请列出所有电影的Id,名称和出版国(即美国)
SELECT Id,Title,“美国” as Country FROM Movies;note:这里再Country列加入“美国”这个条件,从而简化了后续增加WHERE的语法量
总结:
主要是
SELECT * from 表名的应用
SQL Lesson 2: 条件查询 (constraints) (Pt. 1)
| Id | Title | Director | Year | Length_minutes |
|---|---|---|---|---|
| 1 | Toy Story | John Lasseter | 1995 | 81 |
| 2 | A Bug’s Life | John Lasseter | 1998 | 95 |
| 3 | Toy Story 2 | John Lasseter | 1999 | 93 |
| 4 | Monsters, Inc. | Pete Docter | 2001 | 92 |
| 5 | Finding Nemo | Finding Nemo | 2003 | 107 |
| 6 | The Incredibles | Brad Bird | 2004 | 116 |
| 7 | Cars | John Lasseter | 2006 | 117 |
| 8 | Ratatouille | Brad Bird | 2007 | 115 |
| 9 | WALL-E | Andrew Stanton | 2008 | 104 |
| 10 | Up | Pete Docter | 2009 | 101 |
| 11 | Toy Story 3 | Lee Unkrich | 2010 | 103 |
| 12 | Cars 2 | John Lasseter | 2011 | 120 |
| 13 | Brave | Brenda Chapman | 2012 | 102 |
| 14 | Monsters University | Dan Scanlon | 2013 | 110 |
-
找到Id为6的电影
SELECT * FROM Movies WHERE Id = 6; -
找到在2000-2010年间Year上映的电影
SELECT * FROM Movies WHERE Year BETWEEN 2000 AND 2010; -
找到不是在2000-2010年间Year上映的电影
SELECT * FROM Movies WHERE Year not BETWEEN 2000 AND 2010; -
找到头5部电影
SELECT * FROM Movies LIMIT 5;note: 详见LIMIT方法
-
找到2010(含)年之后的电影里片长小于两个小时的片子
SELECT * FROM Movies WHERE Year >=2010 AND Length_minutes < 120; -
找到99年和09年的电影,只要列出年份和片长看下
SELECT Year,Length_minutes FROM Movies WHERE Year =1999 or Year =2009;
补充:
LIMIT方法
LIMIT语句用于限制select语句返回的行数
主要有两个参数:LIMIT 和 offset
SELECT
column_list
FROM
table1
ORDER BY column_list
LIMIT row_count OFFSET offset;
SQL
在这个语法中,
row_count确定将返回的行数。

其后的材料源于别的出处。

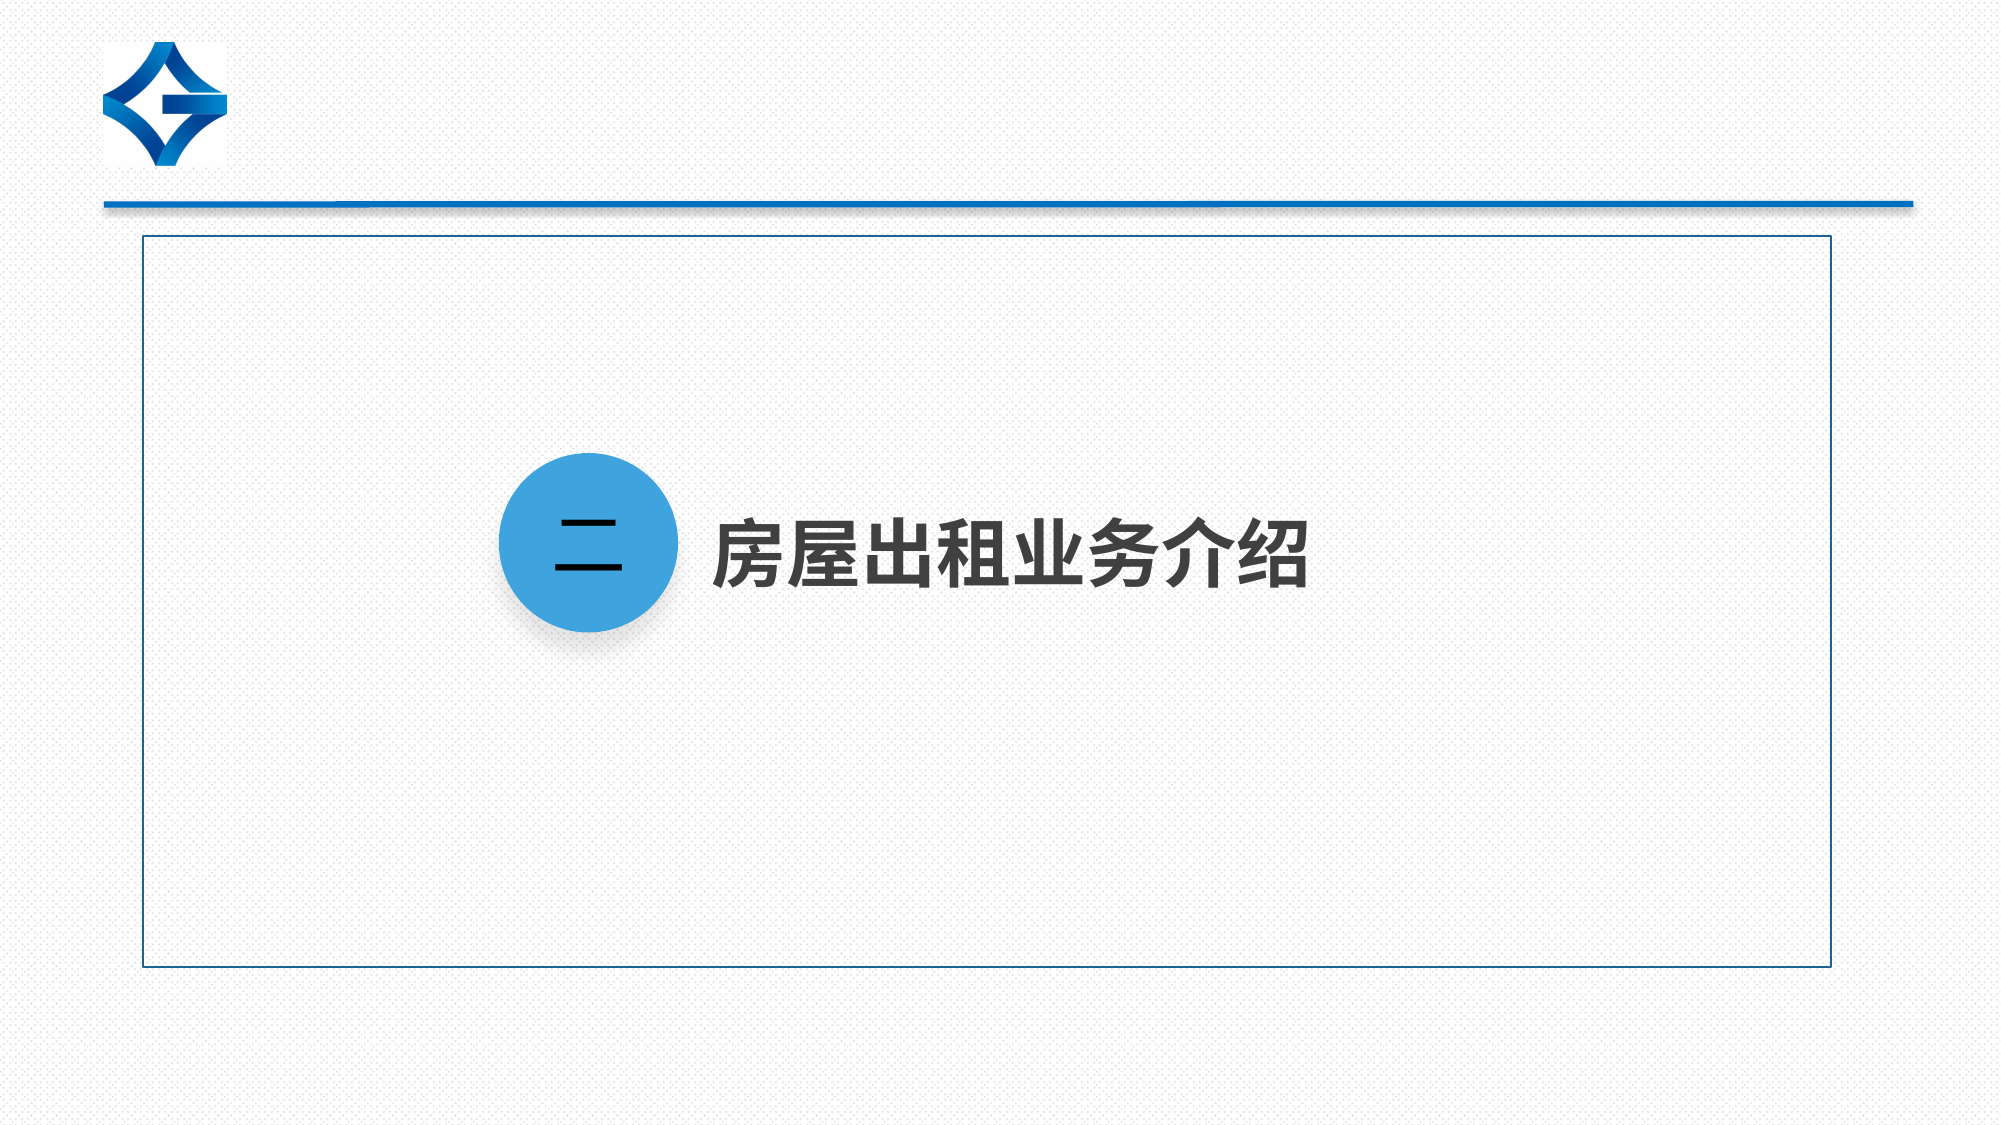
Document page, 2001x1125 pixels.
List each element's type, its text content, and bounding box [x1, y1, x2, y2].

text_box [142, 236, 1831, 967]
text_box 二 [496, 450, 681, 635]
picture [0, 0, 2001, 1125]
text_box 房屋出租业务介绍 [696, 499, 1538, 633]
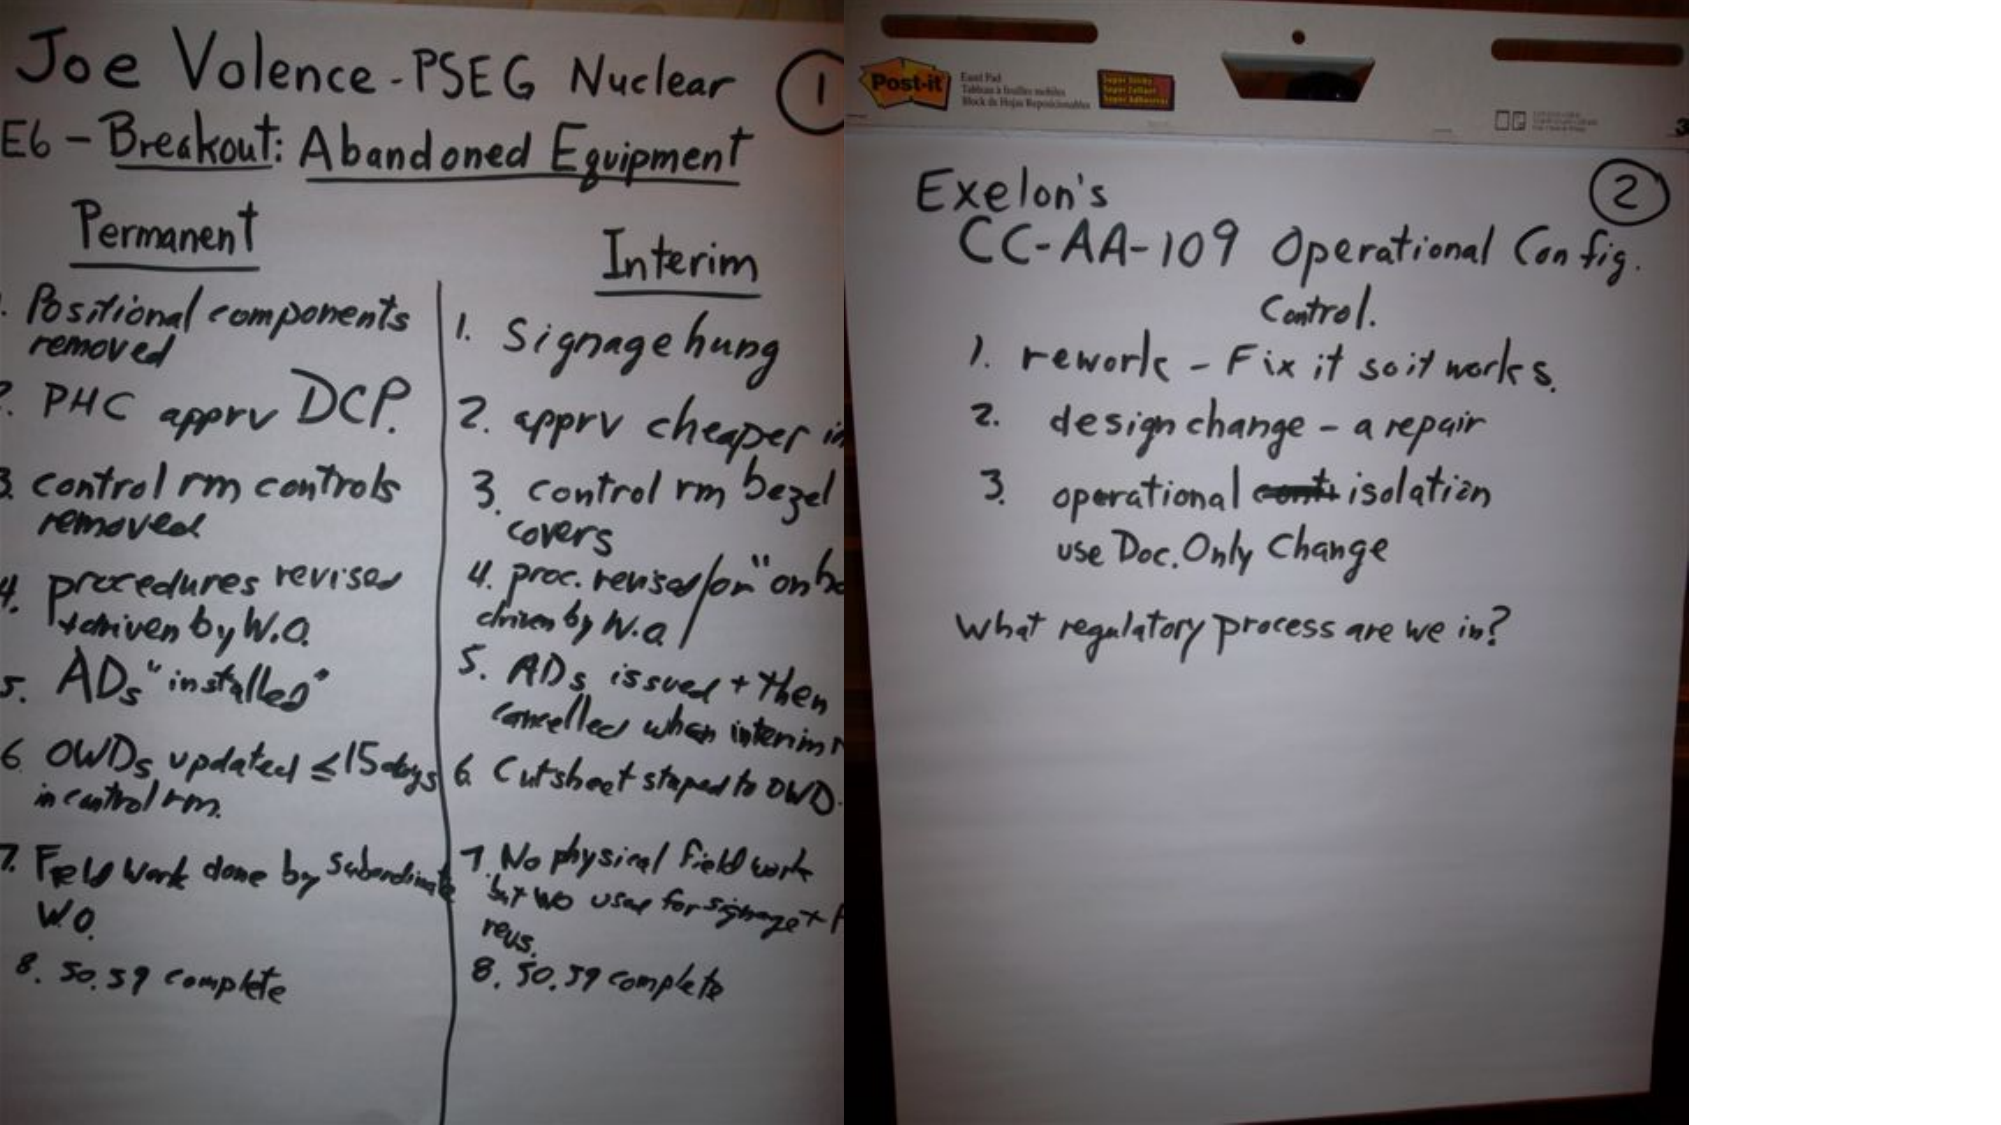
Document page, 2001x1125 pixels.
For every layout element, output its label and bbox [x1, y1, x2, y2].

OFFSET子句在开始返回行之前跳过偏移行。OFFSET子句是可选的。 如果同时使用LIMIT和OFFSET子句,OFFSET会在LIMIT约束行数之前先跳过偏移行。
row_count是限制一共返回多少行
offset是从上到下跳过多少行开始
LIMIT 1 offset 1
就是取第二行
LIMIT 5 offset 3
就是从第四行开始取五行
总结:
这里讲了几种简单的条件查询方法
| Operator(关键字) | Condition(意思) | SQL Example(例子) |
|---|---|---|
| =, !=, < <=, >, >= | Standard numerical operators 基础的 大于,等于等比较 | col_name != 4 |
| BETWEEN … AND … | Number is within range of two values (inclusive) 在两个数之间 | col_name BETWEEN 1.5 AND 10.5 |
| NOT BETWEEN … AND … | Number is not within range of two values (inclusive) 不在两个数之间 | col_name NOT BETWEEN 1 AND 10 |
| IN (…) | Number exists in a list 在一个列表 | col_name IN (2, 4, 6) |
| NOT IN (…) | Number does not exist in a list 不在一个列表 | col_name NOT IN (1, 3, 5) |
可以用 AND or OR 这两个关键字来组装多个条件(表示并且,或者)
(ie. num_wheels >= 4 AND doors <= 2 这个组合表示 num_wheels属性 大于等于 4 并且 doors 属性小于等于 2)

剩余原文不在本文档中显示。